Whitewashing Representation: How Using Citizenship Data to Gerrymander Will Undermine Our Democracy

Partisan operatives are trying to change how electoral districts are drawn, in a radical effort to undermine our representative democracy. By law, electoral districts must have about the same number of people, and state leaders draw those boundaries based on total population counts. But a group of party leaders at the national and state level have been plotting to draw state legislative and congressional districts based solely on the citizen voting-age population (CVAP)—a move that they believe would be advantageous to white voters and harm areas where more people of color, legal residents, immigrants and children live.

These secret efforts manifested in the Trump Administration’s quest to whitewash our representation by demanding that the 2020 Census include a citizenship question. He abandoned that effort after a U.S. Supreme Court loss and instead issued an executive order demanding several federal agencies provide all their information – that is, administrative data – on citizenship status to the Census Bureau. He ordered the Bureau to combine this administrative data with data from the decennial census and the American Community Survey (ACS) in order to identify non-citizens residing in the United States. The Census Bureau plans to send the aggregate data to states for redistricting.

In recently revealed documents, Dr.

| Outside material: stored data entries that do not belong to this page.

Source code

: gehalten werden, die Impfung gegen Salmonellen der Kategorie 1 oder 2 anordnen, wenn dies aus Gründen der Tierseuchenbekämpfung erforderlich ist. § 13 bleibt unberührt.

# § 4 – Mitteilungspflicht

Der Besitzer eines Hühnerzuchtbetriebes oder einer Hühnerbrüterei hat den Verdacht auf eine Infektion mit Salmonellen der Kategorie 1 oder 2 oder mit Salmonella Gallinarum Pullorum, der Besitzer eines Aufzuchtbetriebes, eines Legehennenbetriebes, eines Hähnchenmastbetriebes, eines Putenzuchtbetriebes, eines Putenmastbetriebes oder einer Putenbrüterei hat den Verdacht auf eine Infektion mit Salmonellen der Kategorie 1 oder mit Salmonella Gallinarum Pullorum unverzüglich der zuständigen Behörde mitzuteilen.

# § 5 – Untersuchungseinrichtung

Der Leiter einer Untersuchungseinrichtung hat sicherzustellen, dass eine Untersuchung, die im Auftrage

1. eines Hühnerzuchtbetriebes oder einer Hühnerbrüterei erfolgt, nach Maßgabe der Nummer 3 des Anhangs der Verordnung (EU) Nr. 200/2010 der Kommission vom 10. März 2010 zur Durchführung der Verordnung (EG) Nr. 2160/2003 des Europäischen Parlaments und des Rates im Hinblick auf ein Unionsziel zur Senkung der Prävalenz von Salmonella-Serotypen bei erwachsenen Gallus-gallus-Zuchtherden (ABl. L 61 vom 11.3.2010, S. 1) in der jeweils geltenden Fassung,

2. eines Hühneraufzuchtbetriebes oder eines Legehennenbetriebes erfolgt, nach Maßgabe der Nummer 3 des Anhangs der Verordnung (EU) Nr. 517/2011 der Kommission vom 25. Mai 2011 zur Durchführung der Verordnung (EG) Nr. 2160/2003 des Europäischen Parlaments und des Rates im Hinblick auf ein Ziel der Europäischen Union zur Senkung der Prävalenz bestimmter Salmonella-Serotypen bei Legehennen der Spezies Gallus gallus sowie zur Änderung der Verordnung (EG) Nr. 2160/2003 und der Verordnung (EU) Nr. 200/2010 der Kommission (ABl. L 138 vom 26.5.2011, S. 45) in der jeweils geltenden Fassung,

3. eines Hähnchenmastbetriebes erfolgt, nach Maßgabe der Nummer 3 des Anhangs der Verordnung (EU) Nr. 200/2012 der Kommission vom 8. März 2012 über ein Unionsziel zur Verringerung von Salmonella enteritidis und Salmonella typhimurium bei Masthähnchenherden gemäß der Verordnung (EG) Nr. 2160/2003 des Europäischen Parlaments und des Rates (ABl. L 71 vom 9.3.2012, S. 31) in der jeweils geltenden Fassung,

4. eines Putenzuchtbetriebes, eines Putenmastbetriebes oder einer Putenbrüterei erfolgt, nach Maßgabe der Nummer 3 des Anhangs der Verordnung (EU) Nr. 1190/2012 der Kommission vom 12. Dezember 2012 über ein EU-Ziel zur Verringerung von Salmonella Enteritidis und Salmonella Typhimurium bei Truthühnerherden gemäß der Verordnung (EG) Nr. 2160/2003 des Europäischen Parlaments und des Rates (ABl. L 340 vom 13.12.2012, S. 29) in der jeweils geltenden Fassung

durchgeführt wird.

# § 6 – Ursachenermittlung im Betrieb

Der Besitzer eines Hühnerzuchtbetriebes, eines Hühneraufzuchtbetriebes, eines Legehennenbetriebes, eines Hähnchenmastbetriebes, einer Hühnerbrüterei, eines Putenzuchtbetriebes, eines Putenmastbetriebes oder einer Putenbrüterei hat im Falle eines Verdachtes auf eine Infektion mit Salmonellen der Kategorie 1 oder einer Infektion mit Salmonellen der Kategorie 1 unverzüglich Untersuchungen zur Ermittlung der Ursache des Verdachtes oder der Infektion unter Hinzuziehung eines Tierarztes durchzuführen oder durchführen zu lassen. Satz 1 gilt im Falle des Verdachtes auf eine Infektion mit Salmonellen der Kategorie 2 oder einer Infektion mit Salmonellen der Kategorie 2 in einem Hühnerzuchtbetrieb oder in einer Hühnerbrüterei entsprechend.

Thomas Hofeller, the Republican gerrymandering strategist behind many of the most controversial gerrymandered maps, analyzed and concluded that basing redistricting on citizens aged 18 and over, would “be advantageous to Republicans and Non-Hispanic Whites.” He recognized that this move away from using a count of the total U.S. population would be a “radical departure from the federal ‘one person, one vote’ rule” that underlies our representative democracy.

Hofeller stated creating this racial and partisan advantage by removing millions of American residents could only be achieved by collecting citizenship data at the census block level.

Using citizen voting age data to draw districts will exclude millions of young people and people of color, violates the Constitution and undermines the principles of equal representation that our country strives towards.

Understanding the intricacies of what administrative data is, how it is used and what challenges can arise from its use in the 2020 Census gives advocates the tools to fight back.

Takeaways from the report include:

  1. Administrative data on citizenship should not be merged with 2020 Census data in the redistricting files that are sent to states because the data will be used by partisan operatives to justify skewing electoral districts in a manner that, in the words of Thomas Hofeller, is “advantageous to Republicans and Non-Hispanic Whites”.
  2. The integrity of the 2020 Census and American Community Survey data should not be tainted by inaccurate and unreliable administrative data on people’s changing immigration status. The administrative data on citizenship will exacerbate the undercount of children and people of color.
  3. There are significant legal protections that prohibit the sharing and use of census data to target individuals, but there are risks that advocates should be aware and vigilant of.